In an op-ed in The Wall Street Journal, former Treasury Secretary Lawrence Summers revived a debate I’d had with futurist Ray Kurzweil in 2012 about the jobless future.
He echoed the words of Peter Diamandis, who says that we are moving from a history of scarcity to an era of abundance. Then he noted that the technologies that make such abundance possible are allowing production of far more output using far fewer people.Asking the wrong question again. There will not be a "jobless future." There may not even be a future. And that's the good news!
The bad news is that if machines replace enough people (and everything else remains the same) then wages will fall to a low enough level that it will be cheaper to use people to do the work that machines could otherwise do.
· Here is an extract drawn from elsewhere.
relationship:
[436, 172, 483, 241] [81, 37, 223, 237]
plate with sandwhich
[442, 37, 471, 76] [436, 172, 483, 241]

Of course, everything else won't remain the same.
When writing about jobless futures, "futurists" seem to forget that using more and more machines requires burning more and more fuel. Burning fuel emits carbon dioxide and requires more and more work to find and get and refine the fuel. Reductio ad absurdum implies that all the fuel and all the work will be expended going after the fuel to enable the process of going after the fuel -- a sort of perpetual inertia machine.
We won't ever get there. But we might travel too far in that direction to allow us to turn back.
Wadhwa makes a suggestion the Sandwichman has long advocated: "The only solution that I see is a shrinking work week. We may perhaps be working for 10 to 20 hours a week instead of the 40 for which we do today." I don't suppose Wadhwa realizes how deeply embedded the antagonism towards this "only solution" is among the high priests of fookerism.